WHAT YOU ARE ASKED TO DO: Every entry below should be written out exactly, and no image should appear.

Source records:

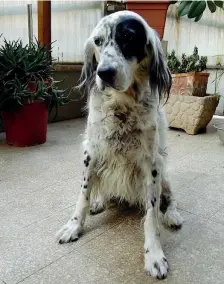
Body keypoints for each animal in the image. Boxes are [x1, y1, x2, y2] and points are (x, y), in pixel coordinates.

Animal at [57, 10, 183, 280]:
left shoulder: (152, 163)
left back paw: (173, 215)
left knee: (169, 198)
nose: (104, 73)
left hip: (164, 172)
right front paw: (74, 226)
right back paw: (99, 203)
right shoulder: (91, 153)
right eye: (98, 41)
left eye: (128, 37)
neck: (122, 106)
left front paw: (154, 255)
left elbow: (151, 215)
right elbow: (82, 195)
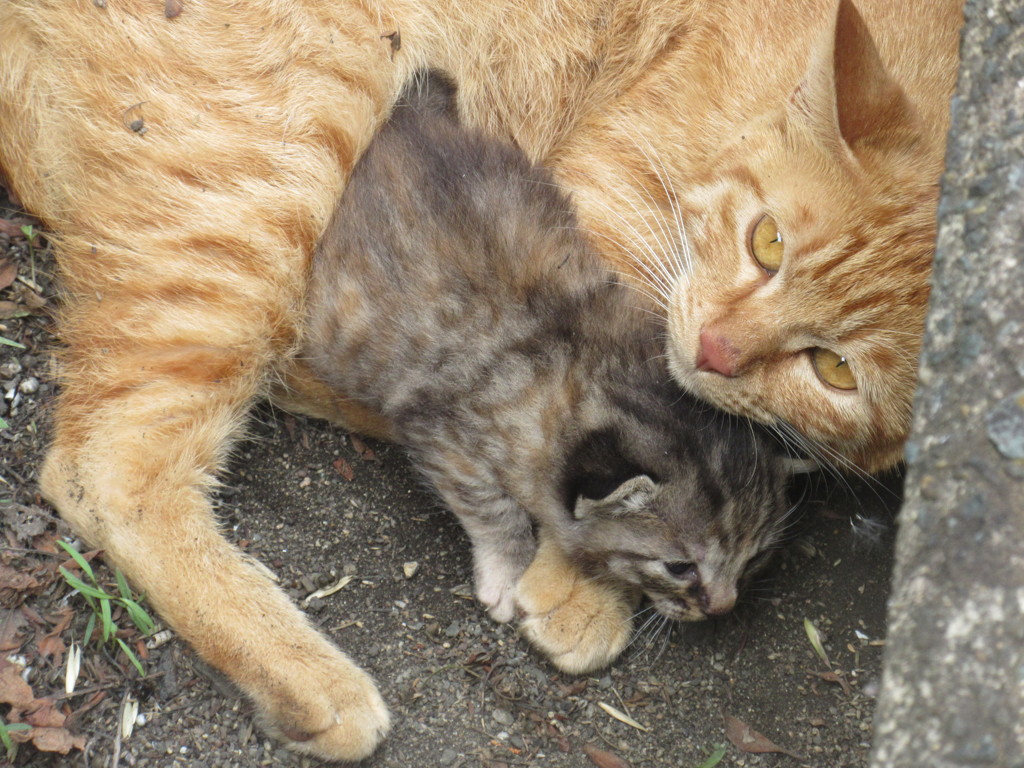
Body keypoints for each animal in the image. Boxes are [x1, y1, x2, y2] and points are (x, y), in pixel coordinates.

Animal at [303, 73, 790, 626]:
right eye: (679, 567)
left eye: (753, 557)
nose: (722, 607)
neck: (588, 365)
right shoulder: (445, 434)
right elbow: (494, 506)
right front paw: (507, 569)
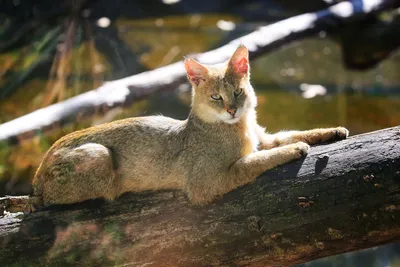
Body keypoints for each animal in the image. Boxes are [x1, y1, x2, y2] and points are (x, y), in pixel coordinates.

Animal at [28, 45, 346, 209]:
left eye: (238, 92)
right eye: (216, 97)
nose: (231, 110)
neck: (240, 127)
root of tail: (37, 176)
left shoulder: (262, 138)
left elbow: (288, 135)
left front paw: (333, 131)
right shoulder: (206, 184)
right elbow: (255, 161)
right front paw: (296, 149)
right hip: (99, 155)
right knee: (48, 201)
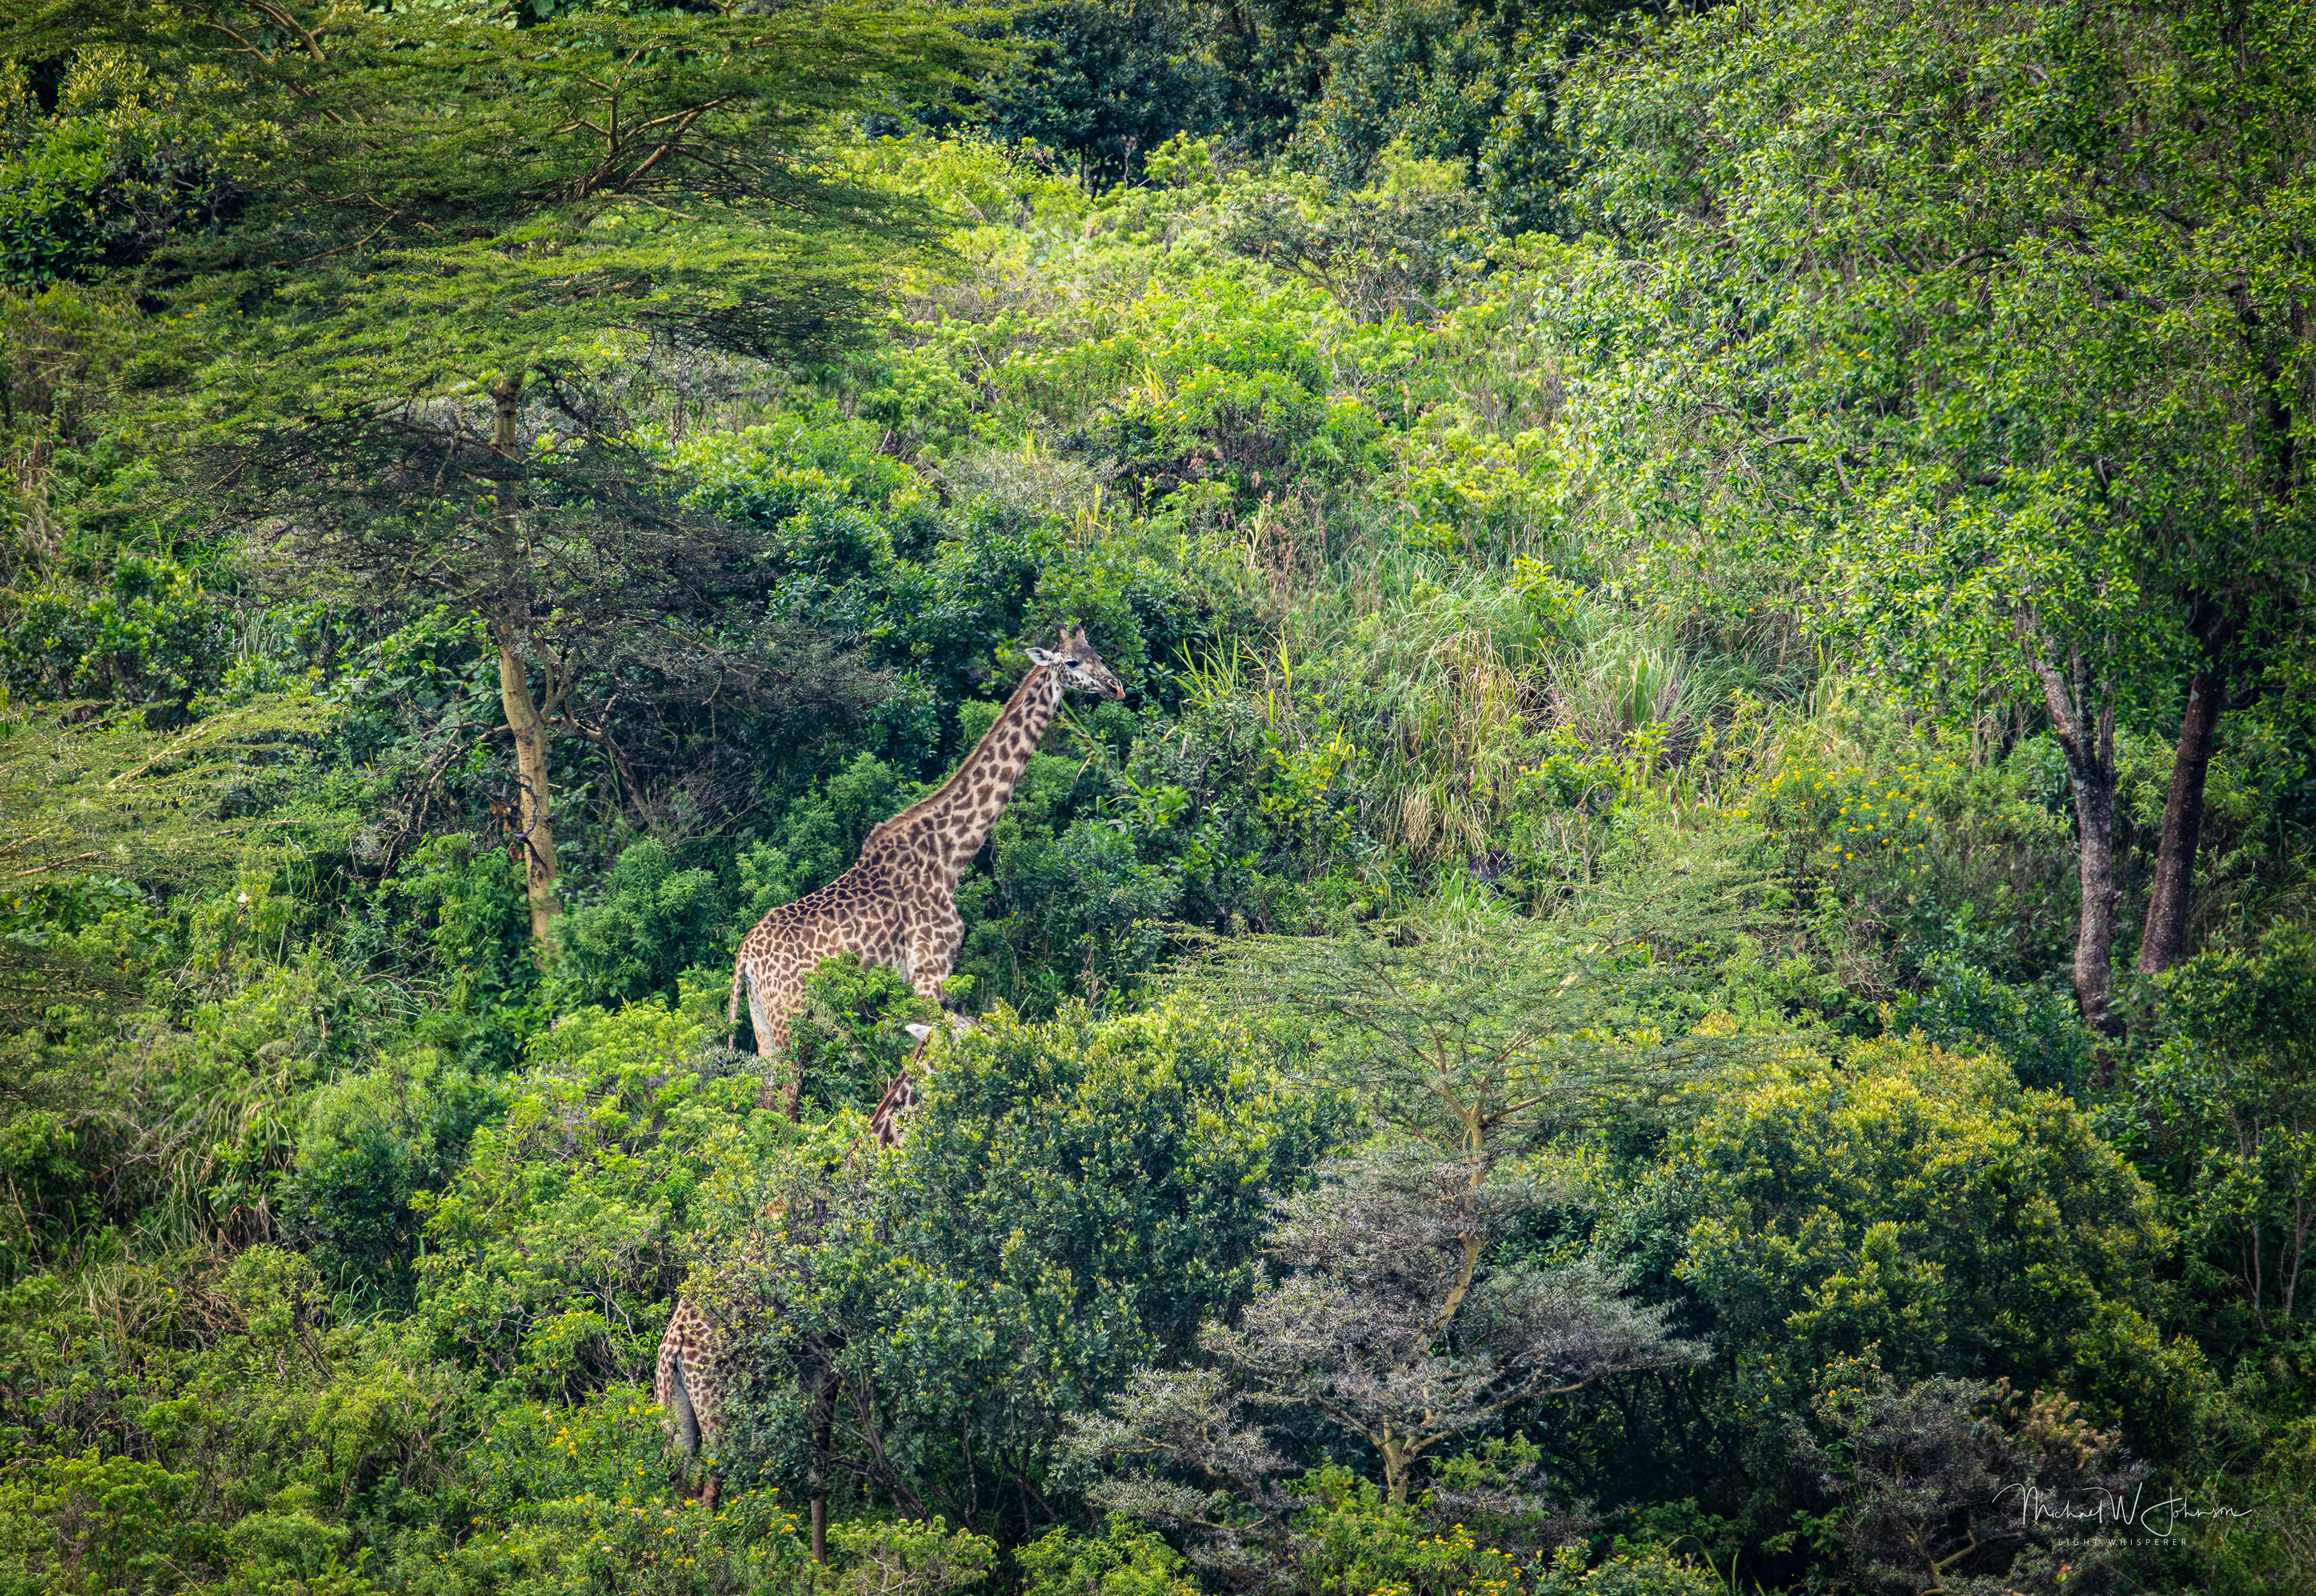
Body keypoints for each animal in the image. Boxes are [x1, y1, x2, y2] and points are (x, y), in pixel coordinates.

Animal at [726, 624, 1125, 1117]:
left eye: (1098, 653)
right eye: (1071, 663)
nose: (1116, 687)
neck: (951, 854)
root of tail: (745, 956)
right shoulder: (929, 972)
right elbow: (918, 1055)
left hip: (763, 1021)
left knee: (766, 1099)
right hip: (792, 1018)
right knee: (786, 1101)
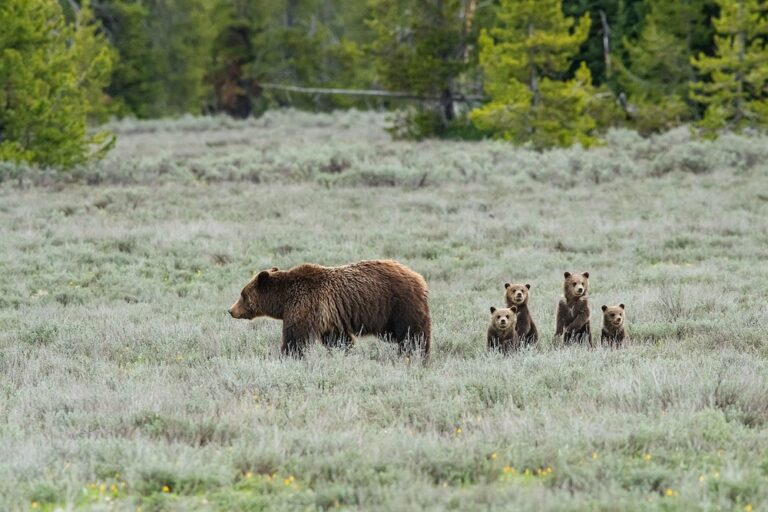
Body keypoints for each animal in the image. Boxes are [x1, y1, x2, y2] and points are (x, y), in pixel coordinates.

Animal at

ANSWER TO THIS PROBLEM:
Body keypoints for each animal in the image. Boxes are [x1, y1, x2, y2] and points are (x, y), in pixel coordinates.

Animal at [57, 10, 183, 280]:
left shoulder: (152, 163)
left back paw: (173, 215)
left knee: (169, 198)
nose: (104, 73)
left hip: (164, 172)
right front paw: (74, 226)
right back paw: (99, 203)
right shoulder: (91, 153)
right eye: (98, 41)
left eye: (128, 37)
neck: (122, 106)
left front paw: (154, 255)
left elbow: (151, 215)
right elbow: (82, 195)
Body keypoints for each animal in the image. Boxes are [x1, y1, x2, y2] and points are (x, y), in pixel coordinates.

Animal at [303, 73, 790, 626]:
right eye: (679, 567)
left eye: (753, 557)
nose: (722, 607)
neck: (588, 365)
right shoulder: (445, 434)
right elbow: (494, 506)
right front paw: (507, 569)
Body keypoints for each animal in the image. Boxes are [x1, y1, x2, y2] and points are (x, y), in pixel coordinates.

Animal at [28, 45, 346, 209]:
left eye: (238, 92)
right eye: (216, 97)
nose: (231, 110)
neck: (240, 127)
root of tail: (37, 176)
left shoulder: (262, 138)
left elbow: (288, 135)
left front paw: (333, 131)
right shoulder: (206, 184)
right elbow: (255, 161)
right front paw: (296, 149)
right hip: (99, 155)
right knee: (48, 201)
Body keypoints for each animal in the image. Boxes are [x1, y1, x2, y2] and points are (x, y), in pixel coordinates.

Animal at [726, 624, 1125, 1117]:
left eye: (1098, 653)
right eye: (1071, 663)
nose: (1116, 687)
neck: (951, 854)
root of tail: (745, 956)
right shoulder: (929, 972)
right elbow: (918, 1055)
left hip: (763, 1021)
left knee: (766, 1099)
right hip: (792, 1018)
right knee: (786, 1101)
Body keypoints for each animal in the image. Boxes are [x1, y1, x2, y2] and points are (x, y), in pixel coordinates.

Animal at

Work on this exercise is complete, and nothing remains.